Postponed twice due to the COVID-19 pandemic, the event is now officially underway and runs until Saturday (Feb. 11) at the McIntyre Community Centre.

Organizers said it is a dream come true.

"It’s just amazing, I can’t describe it any other way," said Steve Meunier, the president of the McIntyre Curling Club.

"We have nine sheets going at one time, so it’s both sides. It’s impressive because everything’s under one roof."

Every province and the Northwest Territories are represented. There are a total of 42 teams competing. More than 170 athletes along with 42 coaches and many family members have descended on northern Ontario.

Organizers told CTV News this is the biggest curling event Timmins, Ont. has hosted. It's bringing more than $4 million to the local economy and is showcasing the future stars of Canadian curling.

“These are the best U18 curling athletes the country has to offer bar none," said Andrew Denny, a writer and editor for Curling Canada.
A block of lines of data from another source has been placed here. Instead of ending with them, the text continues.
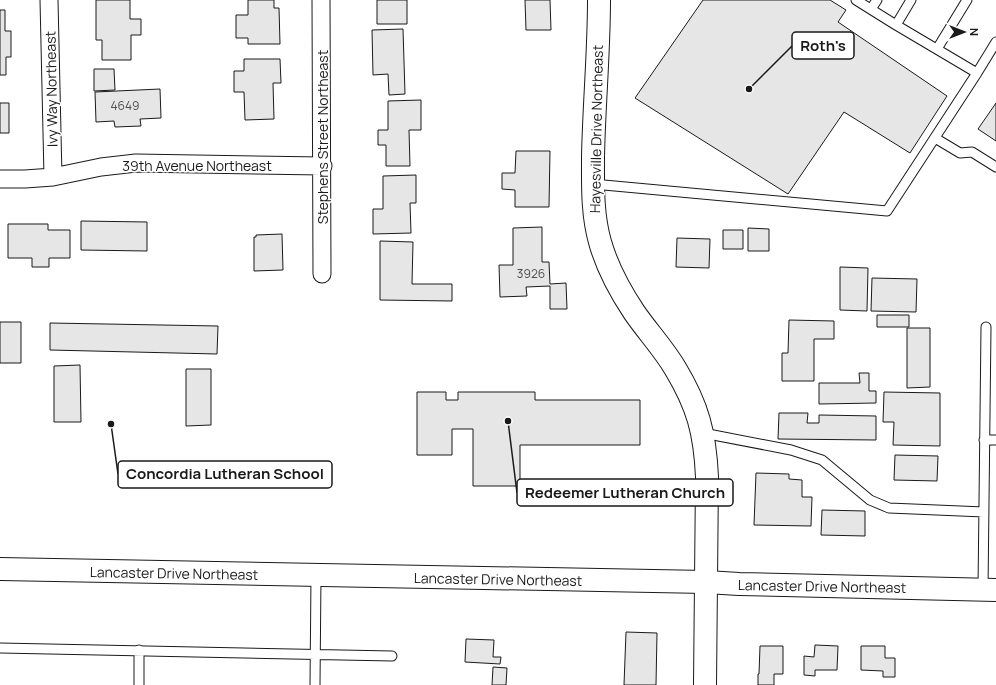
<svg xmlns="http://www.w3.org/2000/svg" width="996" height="685" font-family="Manrope,sans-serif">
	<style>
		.building { fill: #e6e6e6; stroke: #1a1a1a }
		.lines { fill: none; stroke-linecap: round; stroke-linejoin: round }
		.lane-casing { stroke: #1a1a1a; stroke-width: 11 }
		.street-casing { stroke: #1a1a1a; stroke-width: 19 }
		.secondary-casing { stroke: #1a1a1a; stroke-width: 24 }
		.primary-casing { stroke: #1a1a1a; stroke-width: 24 }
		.lane { stroke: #fff; stroke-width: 9 }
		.street { stroke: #fff; stroke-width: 17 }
		.secondary { stroke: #fff; stroke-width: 22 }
		.primary { stroke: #fff; stroke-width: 22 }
		.labels { text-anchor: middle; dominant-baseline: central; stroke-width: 3; stroke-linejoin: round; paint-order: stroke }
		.number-label { font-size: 12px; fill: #4d4d4d }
		.street-label { font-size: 14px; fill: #1a1a1a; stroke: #fff }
		.leader { fill: none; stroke: #1a1a1a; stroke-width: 1.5 }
		.callout-dot { fill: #1a1a1a; stroke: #fff; stroke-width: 1.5 }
		.callout { fill: #fff; stroke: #1a1a1a; stroke-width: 1.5 }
		.callout-label { font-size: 15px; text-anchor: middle; font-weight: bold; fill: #1a1a1a }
	</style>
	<rect width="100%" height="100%" fill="#fff"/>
	<path class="building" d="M 96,0 L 130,0 L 130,19 L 141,19 L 141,35 L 131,35 L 131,60 L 102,60 L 102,40 L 96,40 Z
		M 248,0 L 274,0 L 274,8 L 279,8 L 280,44 L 248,44 L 248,38 L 236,38 L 236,15 L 248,15 Z
		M 377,0 L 407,0 L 407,24 L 377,24 Z
		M 525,0 L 550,0 L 551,30 L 526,30 Z
		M 703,0 L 830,0 L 846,10 L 838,22 L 947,96 L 910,153 L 844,112 L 788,194 L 635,98 Z
		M 0,10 L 5,10 L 5,31 L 11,31 L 11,57 L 6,57 L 6,75 L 0,75 Z
		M 403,29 L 405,94 L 389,95 L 388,74 L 373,75 L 372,30 Z
		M 244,59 L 280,59 L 281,83 L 273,83 L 274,119 L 245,120 L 244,92 L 234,92 L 234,71 L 244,71 Z
		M 94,69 L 114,69 L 115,90 L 94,91 Z
		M 160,89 L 161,118 L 140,119 L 141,126 L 115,127 L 114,121 L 96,122 L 95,92 Z
		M 421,100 L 421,130 L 409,130 L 410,166 L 386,166 L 386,145 L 378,145 L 378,130 L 388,130 L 388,101 Z
		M 0,103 L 9,103 L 9,133 L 0,133 Z
		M 996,103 L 996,141 L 978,129 Z
		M 516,151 L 550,151 L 549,207 L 515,207 L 515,190 L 502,189 L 502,173 L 515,173 Z
		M 416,175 L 416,203 L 410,203 L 411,233 L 373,234 L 373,209 L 383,209 L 383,176 Z
		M 81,221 L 147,222 L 147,251 L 81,250 Z
		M 8,224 L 48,224 L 48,230 L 70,230 L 70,258 L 49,258 L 49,267 L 32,267 L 32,258 L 8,258 Z
		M 542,227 L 542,262 L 549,262 L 550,284 L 566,283 L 567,309 L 550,309 L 550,286 L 526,287 L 527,296 L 500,297 L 499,265 L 513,265 L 513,228 Z
		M 748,228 L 769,229 L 769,251 L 748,251 Z
		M 723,230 L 743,230 L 743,249 L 723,249 Z
		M 282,234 L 283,270 L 254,271 L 254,237 L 256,237 L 256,235 Z
		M 677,238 L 710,239 L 709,268 L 676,267 Z
		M 380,241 L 413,242 L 412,284 L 452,284 L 452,301 L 380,300 Z
		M 840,267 L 868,268 L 867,311 L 840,310 Z
		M 872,278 L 917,279 L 916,312 L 871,311 Z
		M 877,315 L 909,315 L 909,327 L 877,327 Z
		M 789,320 L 834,321 L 834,339 L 814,339 L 814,381 L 782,381 L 782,353 L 788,353 Z
		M 0,322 L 21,322 L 21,363 L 0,363 Z
		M 50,323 L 218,326 L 217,354 L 50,350 Z
		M 907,328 L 930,328 L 930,387 L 907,388 Z
		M 80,365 L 81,422 L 54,422 L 54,366 Z
		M 186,369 L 211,369 L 211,425 L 186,426 Z
		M 859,373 L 869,373 L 869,391 L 876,391 L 876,403 L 819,404 L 819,383 L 860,383 Z
		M 417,392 L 446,392 L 446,400 L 458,400 L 458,392 L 535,392 L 535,400 L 640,400 L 640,445 L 520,445 L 520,486 L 473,486 L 473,429 L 452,429 L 452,455 L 417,455 Z
		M 884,392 L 940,393 L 940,446 L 893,445 L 894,422 L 883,422 Z
		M 779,413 L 808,413 L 807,423 L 819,423 L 819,415 L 876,416 L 876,440 L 778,439 Z
		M 895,455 L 938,456 L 937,481 L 894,480 Z
		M 756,473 L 789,474 L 789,479 L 802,480 L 802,497 L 812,497 L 811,526 L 754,525 Z
		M 822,510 L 865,511 L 865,536 L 821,535 Z
		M 626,632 L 657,633 L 656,685 L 624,685 Z
		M 466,639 L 494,640 L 493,657 L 501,657 L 500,664 L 465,662 Z
		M 815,645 L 838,646 L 837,670 L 815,670 L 815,676 L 804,675 L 804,656 L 814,657 Z
		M 760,646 L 783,646 L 783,674 L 774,674 L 774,685 L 758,685 L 758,674 L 759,674 Z
		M 861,646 L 885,646 L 885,658 L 895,658 L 895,677 L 883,677 L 883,671 L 861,670 Z
		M 493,667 L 507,668 L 506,685 L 492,685 Z"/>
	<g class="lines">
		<g class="lane-casing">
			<path id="lane" d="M 856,0 L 896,25 L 911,0
				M 871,9 L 877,0
				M 937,49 L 967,0
				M 977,73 L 996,42
				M 935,138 L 960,153 L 972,152 L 996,167
				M 593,184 L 887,211 L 977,73 L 896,25
				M 703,433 L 791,450 L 822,460 L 870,500 L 889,508 L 984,512
				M 984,440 L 996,440
				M 983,590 L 986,327
				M 0,648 L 392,656
				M 139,685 L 139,650
				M 315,685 L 316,576"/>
		</g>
		<g class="street-casing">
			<path id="street" d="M 49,0 L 53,177
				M 321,0 L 322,274
				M 0,179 L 25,179 L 53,177 L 101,167 L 136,163 L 323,166"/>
		</g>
		<g class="secondary-casing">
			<path id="secondary" d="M 599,0 C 599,52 594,105 593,157 C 593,185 592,214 600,242 C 607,267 620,291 634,312 C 647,331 663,348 675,368 C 698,406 705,433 707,477 L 705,685"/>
		</g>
		<g class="primary-casing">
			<path id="primary" d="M 0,569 L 706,582 L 739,584 L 996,590"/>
		</g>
		<use href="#lane" class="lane"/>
		<use href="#street" class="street"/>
		<use href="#secondary" class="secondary"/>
		<use href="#primary" class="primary"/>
	</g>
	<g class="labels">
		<g class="number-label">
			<text x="125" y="105">4649</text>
			<text x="531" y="273">3926</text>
		</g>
		<g class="street-label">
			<text transform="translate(51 89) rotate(-91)">Ivy Way Northeast</text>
			<text transform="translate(596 129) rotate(-89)">Hayesville Drive Northeast</text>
			<text transform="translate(322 137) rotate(-90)">Stephens Street Northeast</text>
			<text x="197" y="165">39th Avenue Northeast</text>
			<text transform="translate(174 573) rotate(1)">Lancaster Drive Northeast</text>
			<text transform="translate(498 579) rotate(1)">Lancaster Drive Northeast</text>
			<text transform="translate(822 586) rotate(1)">Lancaster Drive Northeast</text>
		</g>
	</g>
	<path class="leader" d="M749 89L792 46M111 424L118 474M508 421L517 493"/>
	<g class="callout-dot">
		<circle cx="749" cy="89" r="4"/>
		<circle cx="111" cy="424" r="4"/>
		<circle cx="508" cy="421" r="4"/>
	</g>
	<g class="callout">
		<rect x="792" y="32" width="62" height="27" rx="4"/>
		<rect x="118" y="461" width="214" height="27" rx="4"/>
		<rect x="517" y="479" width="216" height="27" rx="4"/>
	</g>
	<g class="callout-label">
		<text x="823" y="51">Roth's</text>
		<text x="225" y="479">Concordia Lutheran School</text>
		<text x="625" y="498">Redeemer Lutheran Church</text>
	</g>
	<g transform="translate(964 32) rotate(90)" stroke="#ffffff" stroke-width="3" paint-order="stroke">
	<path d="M0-3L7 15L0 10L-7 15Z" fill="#1a1a1a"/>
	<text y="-6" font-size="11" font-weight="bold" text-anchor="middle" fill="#1a1a1a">N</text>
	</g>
</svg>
"They’ve earned their right to represent their province or their territory and they're here and it’s the best youth curling that you’re going to find.”
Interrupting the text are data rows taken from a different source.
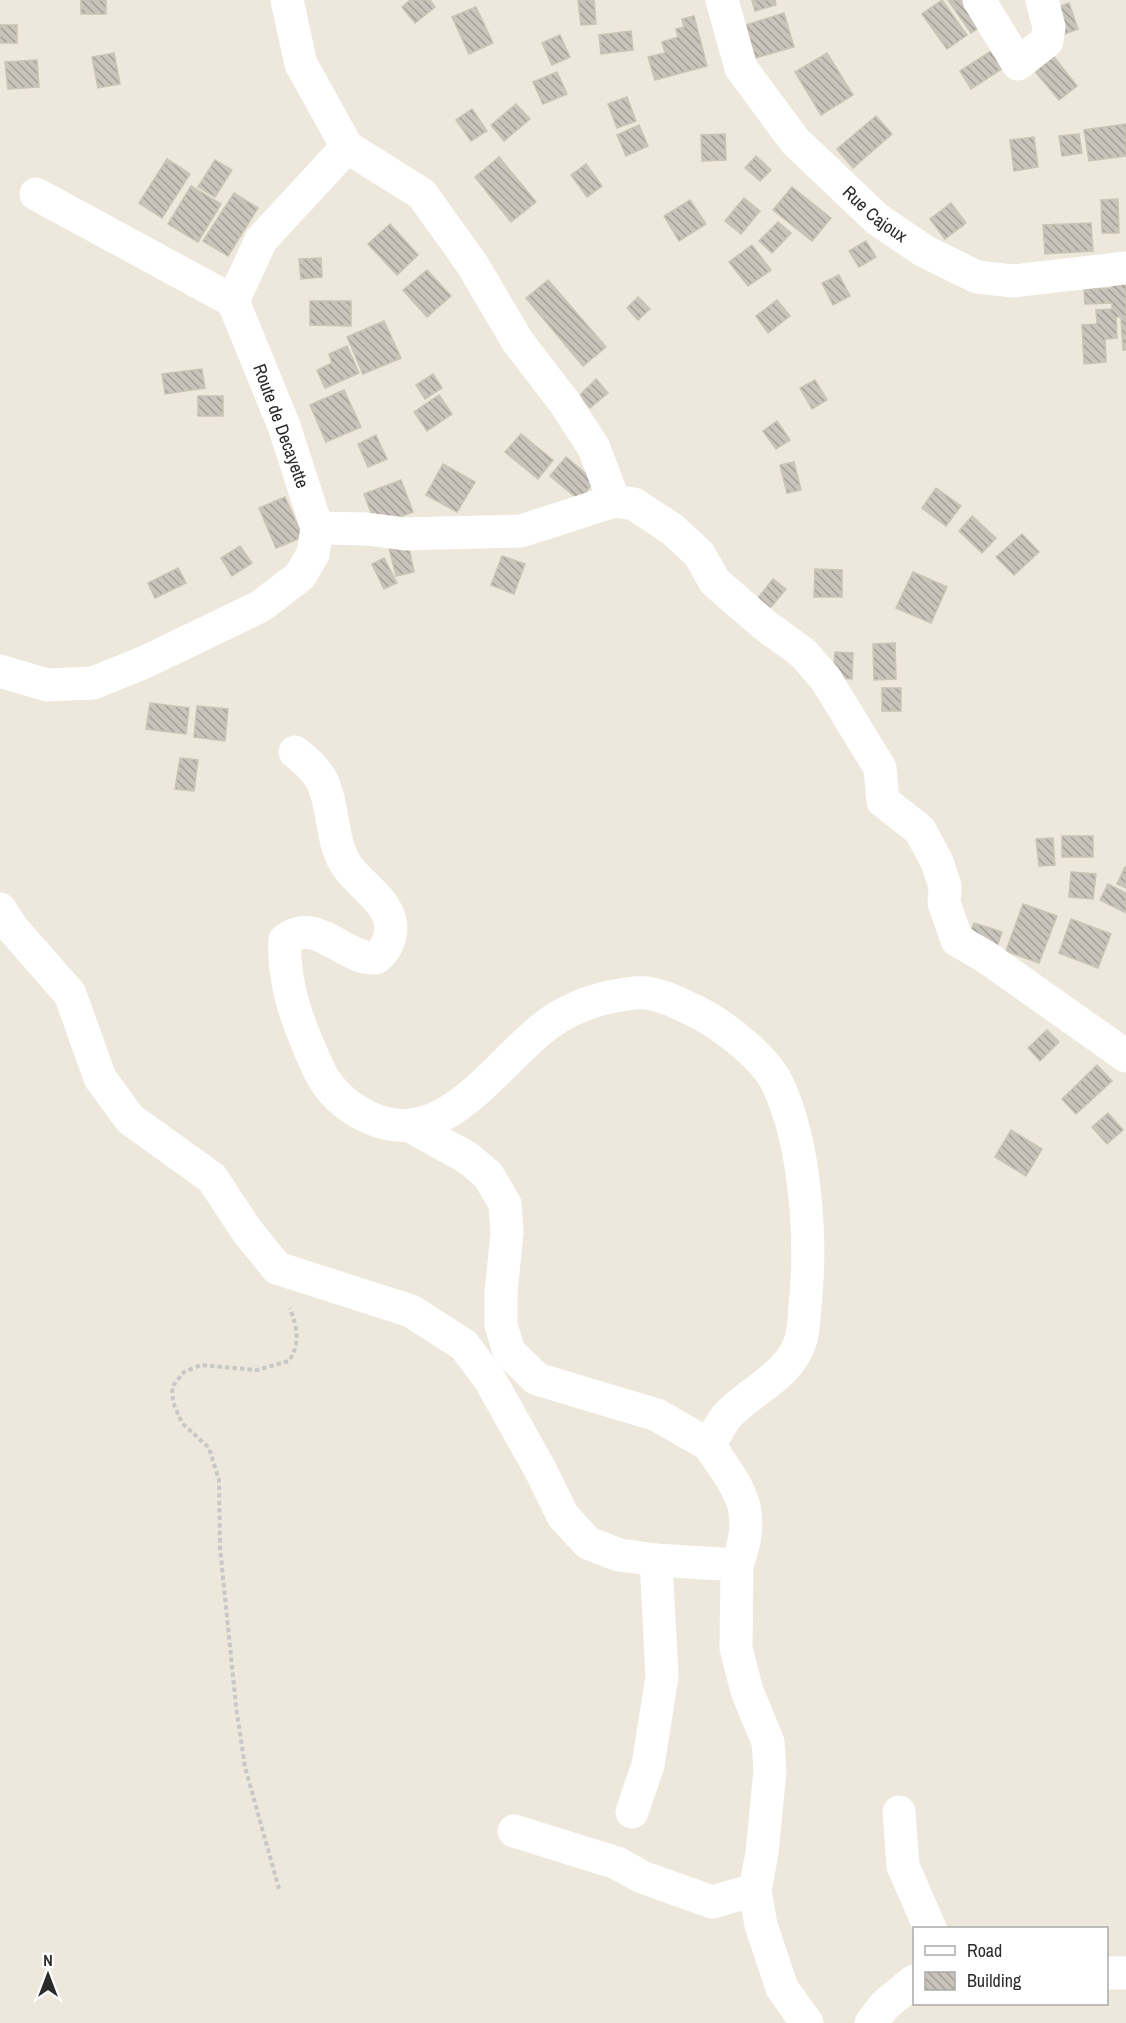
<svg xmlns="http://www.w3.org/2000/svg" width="1126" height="2023" viewBox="0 0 1126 2023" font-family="'Archivo Narrow',sans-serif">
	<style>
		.building { fill: url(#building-back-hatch); stroke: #cac4b4; stroke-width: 1.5 }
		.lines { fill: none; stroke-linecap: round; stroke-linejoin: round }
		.path { stroke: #c8c8c8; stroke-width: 4; stroke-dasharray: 4.5 3; stroke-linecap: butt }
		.minor { stroke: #fff; stroke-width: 33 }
		.labels { text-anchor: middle; stroke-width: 4.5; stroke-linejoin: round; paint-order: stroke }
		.street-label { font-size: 18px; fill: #2b2b2b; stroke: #fff }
	</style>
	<defs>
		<pattern id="building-back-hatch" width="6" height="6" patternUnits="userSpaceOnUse" patternTransform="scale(1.5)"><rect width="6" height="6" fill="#c9c4bb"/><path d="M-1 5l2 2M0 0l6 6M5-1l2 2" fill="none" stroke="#a39f98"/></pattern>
	</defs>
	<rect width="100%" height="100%" fill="#eee7db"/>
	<g class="building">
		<rect x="81" y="0" width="25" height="14"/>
		<polygon points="410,0 430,0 435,7 415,23 402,7"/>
		<polygon points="578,0 594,0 596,24 581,25"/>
		<polygon points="752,0 775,0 776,5 755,11"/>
		<polygon points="942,0 967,35 947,49 922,14"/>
		<polygon points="948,0 970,0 986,23 971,33"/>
		<polygon points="1069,3 1078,29 1059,36 1050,10"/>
		<polygon points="476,7 493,43 469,54 452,17"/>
		<polygon points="784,13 794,47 755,58 746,25"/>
		<polygon points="694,16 707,66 655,80 648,57 665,53 662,42 678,37 676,29 684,27 682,19"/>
		<rect x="0" y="25" width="17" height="18"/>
		<polygon points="631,31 633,50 601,54 599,35"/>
		<polygon points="560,35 570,57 552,65 542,43"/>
		<polygon points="999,46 1011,63 971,89 960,71"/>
		<polygon points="1047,48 1077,86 1059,100 1028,63"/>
		<polygon points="114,53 120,84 98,88 92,57"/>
		<polygon points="827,53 853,95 821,115 795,72"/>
		<polygon points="37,60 39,87 8,89 5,62"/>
		<polygon points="557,72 567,94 543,104 533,82"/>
		<polygon points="627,97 636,121 617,128 608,104"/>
		<polygon points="516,104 530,119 504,141 491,125"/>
		<polygon points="472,109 487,131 471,141 456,120"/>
		<polygon points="876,116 892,134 853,168 837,149"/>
		<polygon points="1126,124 1126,156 1089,161 1084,130"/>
		<polygon points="639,125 648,146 626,156 617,135"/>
		<polygon points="725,134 726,160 702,161 701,135"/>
		<polygon points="1079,134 1082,153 1062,156 1059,136"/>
		<polygon points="1034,137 1038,167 1014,171 1010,140"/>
		<polygon points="756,156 771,170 760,181 745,168"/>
		<polygon points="499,157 536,202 511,222 475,177"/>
		<polygon points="167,159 190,174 162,218 139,203"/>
		<polygon points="215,160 232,170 215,197 198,187"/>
		<polygon points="586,164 602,186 587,197 571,175"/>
		<polygon points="191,186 221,204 198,242 168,224"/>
		<polygon points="792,187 831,218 812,241 773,210"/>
		<polygon points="234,193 258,208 228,256 203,241"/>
		<polygon points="744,198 760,211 741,234 725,221"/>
		<polygon points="1118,199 1119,233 1102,233 1101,200"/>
		<polygon points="690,200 706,224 679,241 664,216"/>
		<polygon points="951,203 966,223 945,239 930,219"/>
		<polygon points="778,222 791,233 772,253 759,241"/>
		<polygon points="1091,223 1093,251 1045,254 1043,225"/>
		<polygon points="390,224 418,255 397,275 368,244"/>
		<polygon points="866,241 876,257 859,267 849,251"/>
		<polygon points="752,245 771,270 748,286 729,262"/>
		<polygon points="321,258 322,277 301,279 299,259"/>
		<polygon points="427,270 451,296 427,317 403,290"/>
		<polygon points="839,275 850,296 833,305 822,283"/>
		<polygon points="548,280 606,347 583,366 526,298"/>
		<polygon points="1126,282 1126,350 1123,350 1121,317 1116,317 1117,338 1105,339 1106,362 1084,364 1082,325 1097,324 1096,310 1112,309 1112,303 1085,304 1084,289 1112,288 1112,283"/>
		<polygon points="638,297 650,309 638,320 627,308"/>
		<polygon points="777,300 790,316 768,333 756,316"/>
		<polygon points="310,301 351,301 351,326 310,325"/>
		<polygon points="384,321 401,358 363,374 347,337"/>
		<polygon points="347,346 359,373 325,388 317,370 332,363 329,354"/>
		<polygon points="202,369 205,388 165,394 162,374"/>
		<polygon points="433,374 442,388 425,399 416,385"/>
		<polygon points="596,379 608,393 590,408 579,396"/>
		<polygon points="815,380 827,400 812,409 800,388"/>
		<polygon points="344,390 361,427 326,442 310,405"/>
		<polygon points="439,395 452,414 427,431 414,412"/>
		<rect x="198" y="396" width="25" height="20"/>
		<polygon points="777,421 790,440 776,449 763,431"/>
		<polygon points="521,434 553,460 538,479 505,452"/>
		<polygon points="376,435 387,459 368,467 358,444"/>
		<polygon points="566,457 595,481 579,500 550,476"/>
		<polygon points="794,462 801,490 787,493 780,465"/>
		<polygon points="443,464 475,482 457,512 426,495"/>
		<polygon points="401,480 413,512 376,526 364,494"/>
		<polygon points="936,488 961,506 946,526 922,508"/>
		<polygon points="285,497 303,537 276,548 259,508"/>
		<polygon points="972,516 996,538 982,553 959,531"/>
		<polygon points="1022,534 1039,552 1014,575 996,557"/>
		<polygon points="407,539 414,572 396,576 388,544"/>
		<polygon points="240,546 252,563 232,576 221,558"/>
		<polygon points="502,556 525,564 514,594 491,585"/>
		<polygon points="384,558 397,583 384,589 372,564"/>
		<polygon points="178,568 186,583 155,598 148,583"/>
		<polygon points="815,569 842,570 842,597 814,597"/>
		<polygon points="913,572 947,587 931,623 896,608"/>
		<polygon points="773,579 786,589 766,613 754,603"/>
		<polygon points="895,643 896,679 874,680 873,644"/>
		<polygon points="835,652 853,653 852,679 833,678"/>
		<rect x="882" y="688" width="19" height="23"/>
		<polygon points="150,703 189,708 186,734 146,729"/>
		<polygon points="197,706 228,709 225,741 194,737"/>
		<polygon points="180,758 198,760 194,791 175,789"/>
		<rect x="1062" y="836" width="31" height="21"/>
		<polygon points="1053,838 1055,865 1039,866 1036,839"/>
		<polygon points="1125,867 1126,867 1126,888 1117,884"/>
		<polygon points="1071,872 1096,874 1093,899 1069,897"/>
		<polygon points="1108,884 1126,893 1126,913 1100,900"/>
		<polygon points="1023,904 1057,916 1039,963 1006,951"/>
		<polygon points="1071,919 1111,934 1098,968 1059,953"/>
		<polygon points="974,923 1002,932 997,947 969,938"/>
		<polygon points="1047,1030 1059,1042 1040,1061 1028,1048"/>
		<polygon points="1097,1065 1112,1081 1076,1114 1062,1099"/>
		<polygon points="1108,1113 1123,1130 1107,1144 1092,1127"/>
		<polygon points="1011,1130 1042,1149 1026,1176 995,1157"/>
	</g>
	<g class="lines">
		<path class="path" d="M279,1889L245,1767L236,1706L220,1548L219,1480L209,1448L182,1423L173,1402L172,1387L184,1372L201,1365L257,1370L289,1361C301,1342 297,1328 290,1308"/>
		<g class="minor">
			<path id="s1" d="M722,0L741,68L795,141L877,219L924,251L977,277L1013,281L1126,268"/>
			<polyline points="979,0 1018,64 1047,41 1049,27 1042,0"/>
			<polyline points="347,147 422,194 472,264 518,342 565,403 594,448 614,501"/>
			<polyline points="36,194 233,301"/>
			<polyline points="317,528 367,529 405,534 521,531 614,501 634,504 672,529 699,554 715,582 766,626 803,653 825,678 880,768 883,801 920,830 937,862 945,886 944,903 957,940 986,957 1126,1056"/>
			<polyline points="0,671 47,685 93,683 145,662 261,606 300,576 313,554 317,528 284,426 233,301 261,240 347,147 301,64 287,0"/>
			<path d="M295,752C306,761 317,770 323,783C334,808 331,839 345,863C357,883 385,898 390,921C393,935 387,949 376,958C344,960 316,915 285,940C282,986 301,1031 320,1072C330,1092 346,1106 366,1116C443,1155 494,1064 548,1024C573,1006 604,996 635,993C656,991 678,1003 697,1012C723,1025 766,1058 778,1085C806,1145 812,1241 805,1306C804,1317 804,1329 801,1339C791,1376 750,1390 726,1417C720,1425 715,1436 709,1445C740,1491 758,1510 737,1565L656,1560"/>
			<polyline points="0,909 13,929 70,994 100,1078 130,1119 212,1178 247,1231 277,1268 411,1311 464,1345 490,1380 540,1469 563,1516 588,1543 619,1555 656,1560 662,1677 648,1765 632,1812"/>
			<polyline points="412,1127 468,1158 488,1175 505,1204 507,1233 501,1292 501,1325 509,1352 537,1379 657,1415 709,1445"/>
			<polyline points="737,1565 736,1648 747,1691 768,1742 770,1771 762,1853 755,1890 761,1925 782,1988 807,2023"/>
			<polyline points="899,1812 903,1866 930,1928"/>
			<polyline points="514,1831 617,1863 642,1877 712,1902 755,1890"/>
			<polyline points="1106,1973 1126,1973"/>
			<polyline points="871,2023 885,2005 914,1981"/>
		</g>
	</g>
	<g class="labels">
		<g class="street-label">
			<text dy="6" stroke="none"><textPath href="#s1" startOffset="270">Rue Cajoux</textPath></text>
			<text transform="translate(281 426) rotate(70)" y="6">Route de Decayette</text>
		</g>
	</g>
	<rect x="913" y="1927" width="195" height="78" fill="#ffffff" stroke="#aaaaaa" stroke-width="1.5"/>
	<rect x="925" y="1946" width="30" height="9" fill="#ffffff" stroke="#aaaaaa" stroke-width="1.5"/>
	<text x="967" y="1957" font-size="18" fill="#2b2b2b">Road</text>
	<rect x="925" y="1972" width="30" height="18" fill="url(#building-back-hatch)" stroke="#aaaaaa" stroke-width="1.5"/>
	<text x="967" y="1987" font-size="18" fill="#2b2b2b">Building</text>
	<g transform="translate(48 1975)" stroke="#ffffff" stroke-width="4.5" paint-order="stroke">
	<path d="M0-4.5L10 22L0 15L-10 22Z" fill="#2b2b2b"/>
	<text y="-9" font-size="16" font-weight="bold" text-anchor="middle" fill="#2b2b2b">N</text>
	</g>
</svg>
Whichever team wins this championship will be crowned the best of its age group in the country.

"In the near future you will see these young men and women playing in the Tournament of Hearts; the Brier,” said Meunier.

“This experience gives them what it would feel like if they were playing in those particular tournaments cause the ice is set up exactly in the same fashion."

A competitor from Edmonton, Alta said she's been playing since she was seven or eight years old.

"I hope to go to the Olympics you know become a professional, go all the way," said Allie Eiskiw.

Tourism Timmins is taking advantage of the opportunity to connect with people from all over the country and has a booth set up for the week.

Lacey Rigg with the City of Timmins is operating a tourism both at the McIntyre Community Centre during the U18 curling championships. (Lydia Chubak/CTV News Northern Ontario)"If I have an opportunity to talk to people who are interested in whether it’s snowshoeing or dogsledding, skiing, tubing, you know, I’ll do that so I’m going to continue pushing Timmins, to our great outdoors, and more and I hope people will come back in the summer," said Lacey Rigg, coordinator of meetings, conventions and sports tourism with the City of Timmins.

Organizers said they hope after showcasing their ability to host a sporting event of this size that they can bring in more and larger scale competitions in the future.